> _What you need to do_
Convert the data, starting at the line containing "Q: How many green pots are in this picture?" and continuing through the line containing "A: There are", into a Markdown table with the columns Row and Line. Number each row and skip any blank lines.

==== Information given

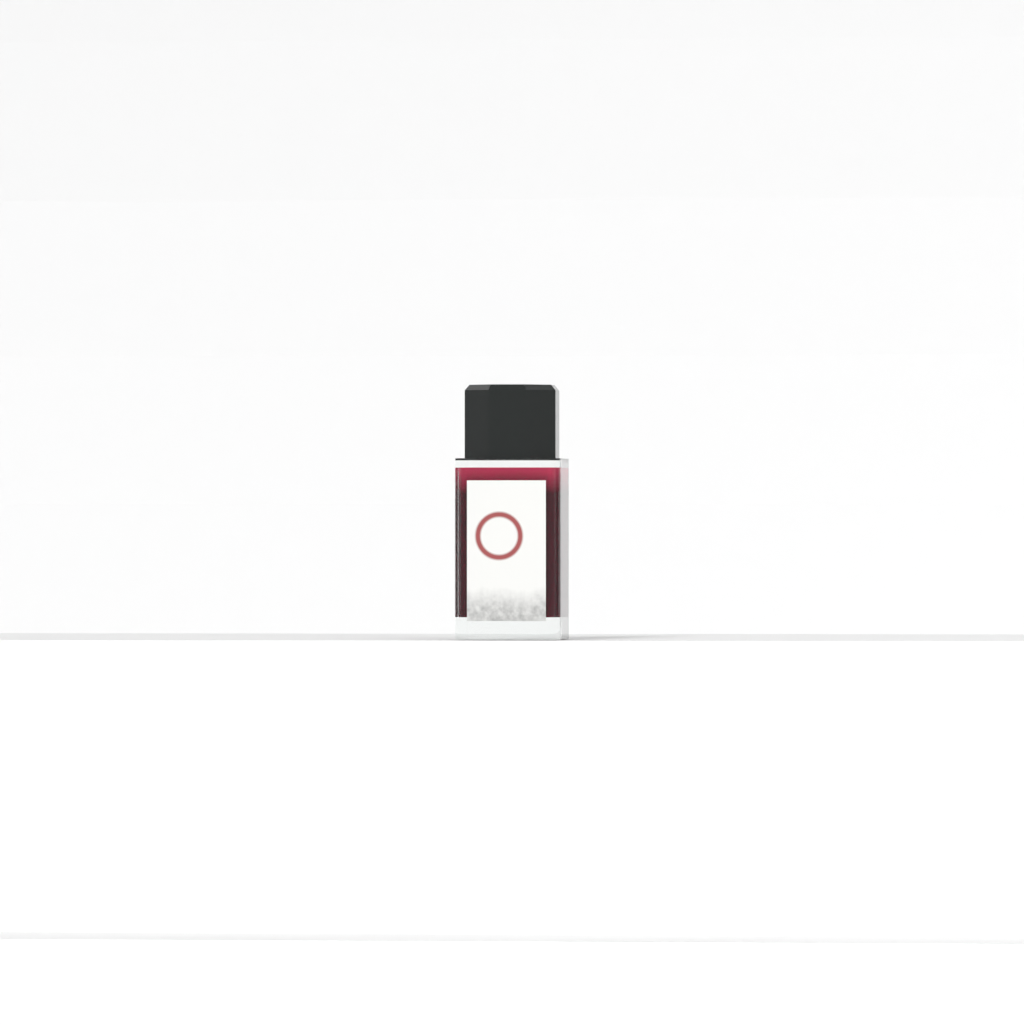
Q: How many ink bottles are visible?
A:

========
==== Information given

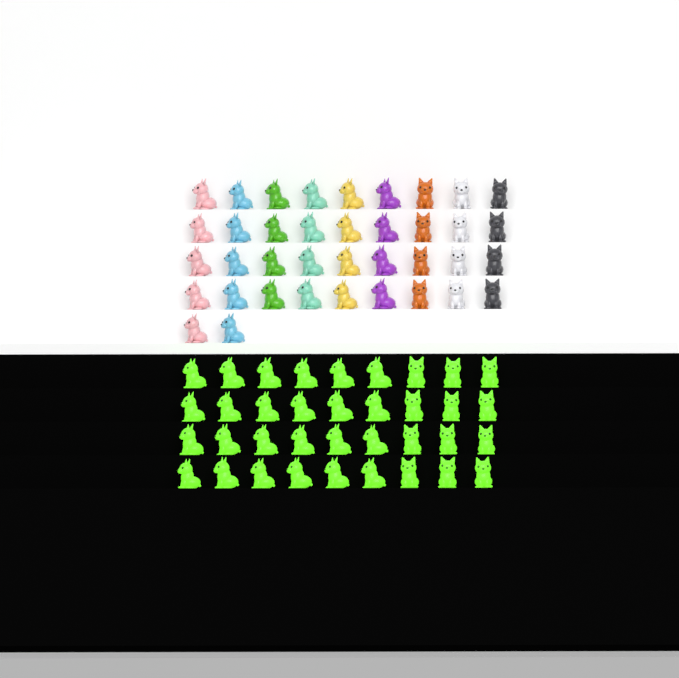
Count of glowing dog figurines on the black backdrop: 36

========
==== Information given

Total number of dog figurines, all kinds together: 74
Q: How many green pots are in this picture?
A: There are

========

> _The completed task_
| Row | Line |
|---|---|
| 1 | Q: How many green pots are in this picture? |
| 2 | A: There are |